Architecting an AI-Powered Communication Coach: A Deep Dive into Real-Time AWS Bedrock Integration
Published on April 21, 2026

Building a Real-Time AI Communication Coach with AWS Bedrock and Rekognition
The Vision
Communication is the cornerstone of success, but getting objective feedback is hard. I set out to build an application where users can analyze their communication skills using AI in a seamless, real-time environment. The platform offers a five-minute interactive session through a Google Meet-like interface. Users converse with an AI bot, and at the end of the session, they receive a comprehensive communication analysis report delivered straight to their inbox. This report details their strengths, weaknesses, actionable insights, and precise metrics like eye contact percentage, smile percentage, and distraction levels.
Real-Time Interaction Architecture
The core of the live session relies on maintaining a low-latency conversational experience. Once a user starts a session, a persistent WebSocket connection is established with the backend. Throughout the interaction, the application captures both video and audio from the user's device. The backend securely saves the video locally as a WebM file while simultaneously forwarding the audio stream to AWS Bedrock. For the conversational engine, I leveraged the Amazon Nova Sonic 2 Pro model, a powerful speech-to-speech model. Bedrock processes the input and returns the AI assistant's audio response, which is immediately forwarded to the user's device for playback. Crucially, it also returns the text transcripts for both the user and the AI, which are stored in the backend for deeper post-session analysis.
Asynchronous Post-Session Processing
The five-minute session concludes either automatically when the timer runs out or manually via user action. At this point, the user is prompted to fill out a form providing their name and email address, which is submitted alongside a unique session identifier. The backend intercepts this submission and validates the session ID. If valid, it triggers a background asynchronous process to generate the comprehensive report and immediately sends a success response to unblock the user interface. Invalid session IDs gracefully throw an exception. This decoupled approach ensures a smooth user experience without making the user wait for compute-heavy tasks to finish.
Multimodal Data Pipeline and Vision Analytics
The background processing pipeline begins with video formatting. The original WebM file is converted into an MP4 format to ensure compatibility with downstream analytical tools. Next, the system extracts two image frames per second from the video. To manage storage securely and efficiently, the MP4 file, the extracted images, and the saved transcripts are uploaded to an Amazon S3 bucket, followed by the strict deletion of all local temporary files. With the assets in S3, the extracted frames are routed to AWS Rekognition. Utilizing the Detect Faces API, the system meticulously analyzes the visual data to compute quantitative metrics, including eye contact percentage, smile percentage, distraction percentage, and broader emotion analysis.
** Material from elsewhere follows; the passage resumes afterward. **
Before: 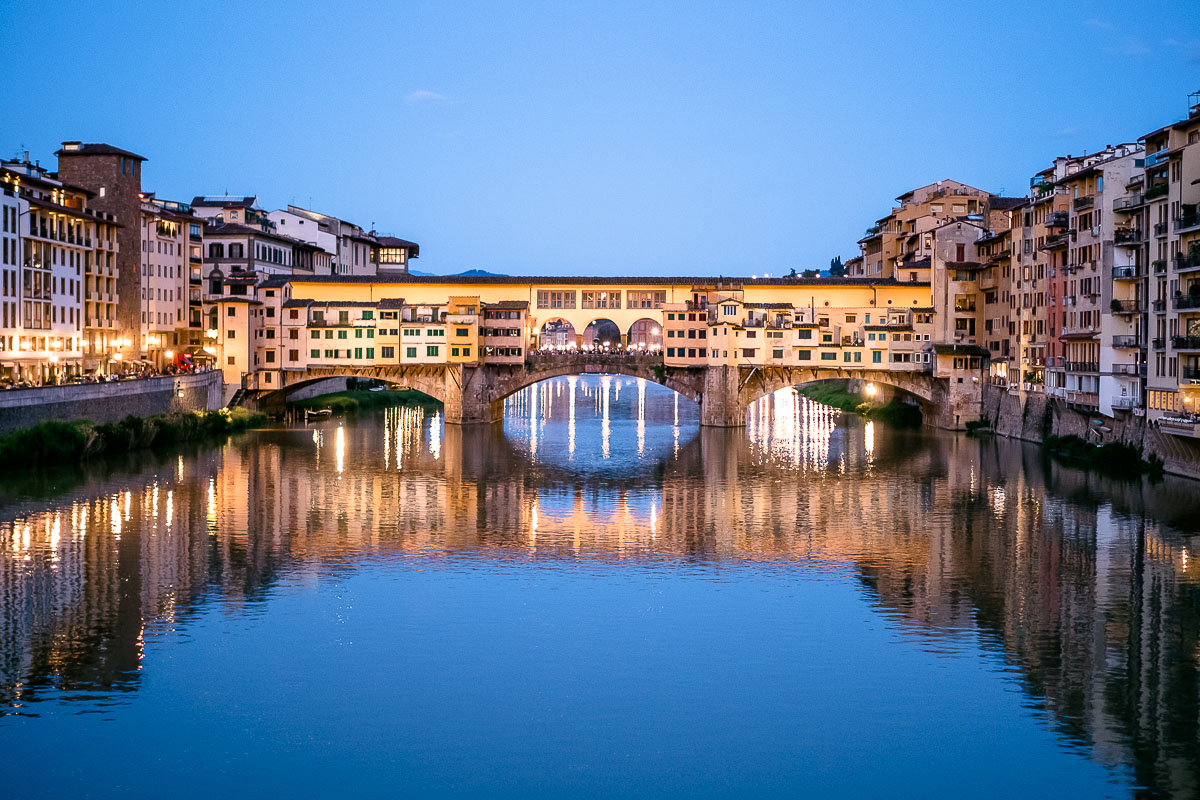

Generating the Ultimate Insights
The final layer of analysis fuses the visual data with the conversational context. The system invokes AWS Bedrock again, this time utilizing the Amazon Nova Pro model. The model receives a comprehensive package containing the calculated Rekognition metrics, the MP4 video file, the complete text transcript, and strict system instructions. The prompt directs the model to synthesize all these inputs and evaluate the user's performance. The Nova Pro model outputs a deeply qualitative analysis, highlighting the user's strengths, pinpointing weaknesses, providing actionable insights, and evaluating vocabulary and articulation. All of this synthesized data is securely routed through a robust Java and Spring Boot backend. The raw data payload is meticulously parsed to ensure absolutely every metric is included, mapping the data cleanly into a Thymeleaf template. This process guarantees user identification data is clearly presented and structures the feedback perfectly to avoid any layout issues. Finally, the template is rendered into a polished PDF report, with metrics precisely rounded to two decimal places and beautifully scored out of 100, which is emailed directly to the user.
Storage Management and the 24-Hour Window
To ensure the server does not run out of storage space, I implemented a daily cron job that executes at 00:00 hours. This job automatically sweeps and deletes all generated video and transcript files that are older than 24 hours. While this keeps the server clean, it introduces a strict 24-hour window for the user. If a user does not request their report within 24 hours of ending their session, their session details are permanently deleted. In such cases, attempting to generate a report later will result in an invalid session ID exception. However, as long as the initial report generation request is made within that first 24-hour period, the required data is processed and saved securely, allowing the user to make any number of subsequent requests for their report without issue.